The 83rd session of the Texas legislature kicks off Tuesday and Monday state lawmakers got some good news. The amount of money available to draft a new budget is estimated to top $100 billion.
The sound of Native American drums echoed through the capitol Monday afternoon. Members of the Lippan Apache tribe danced under the dome to celebrate the 176th anniversary of a peace treaty with the Republic of Texas. Not far away - state Comptroller Susan Combs was also celebrating.
"Well I was pretty perky," said Comptroller Combs.
The Comptroller is all smiles because of her new revenue estimate for state lawmakers. There will be $101.4 billion available for budget writers. That's almost $30-billion more than what combs estimated 2 years ago during a deep recession.
"And we're lucky to be in right now in a very significant oil and gas based effort along with the motor vehicle sales tax, other states do not have some of these extra benefits," said Combs.
But this big revenue rebound did not have conservative or liberal analysts exactly jumping for joy.
"If you go on a spending binge and you have a cooling of the economy then you are not able to funds what you've promised the people," said Talmadge Heflin with the Texas Public Policy Foundation.
Being Penny Wise may not be enough according to Dick Lavnie with the Center for Public Policy Priorities.
"So adjusting for inflation and population growth it would take $108 billion just to get back to where we were before the recession," said Lavine.
Combs also warned a sluggish global economy and an ongoing congressional budget battle could drive her estimate down.
Before state lawmakers can start crunching the numbers for a new budget they still have to take care of a few IOU's from the last session.
One of the first checks will be written to Medicaid -- and its big, nearly $5-billion. State Senator Dan Patrick is not too worried about paying those bills - neither is State Senator Juan "Chuy" Hinojosa ( D ) McAllen. Dividing up what's left will prove to be the greater challenge.

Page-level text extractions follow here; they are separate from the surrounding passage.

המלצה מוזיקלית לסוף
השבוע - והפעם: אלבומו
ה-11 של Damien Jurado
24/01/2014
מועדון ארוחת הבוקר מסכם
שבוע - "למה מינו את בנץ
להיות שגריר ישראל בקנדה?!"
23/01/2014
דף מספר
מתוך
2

"So we will have more money than last session, yes, but we not going to have a huge surplus, except for the Rainy Day Fund," said Senator Hinojosa.
State Senator Dan Patrick (R) Houston also offered a warning for his colleagues.
"We cannot get into the trap that other states that are broke that have gotten into in the past, or other countries, where when times are good they spend everything they have thinking they are always going to be good," said Sen. Patrick.
The coming debates could prove to be so heated-- the next celebration dance under the dome may not take place until after the session ends in May.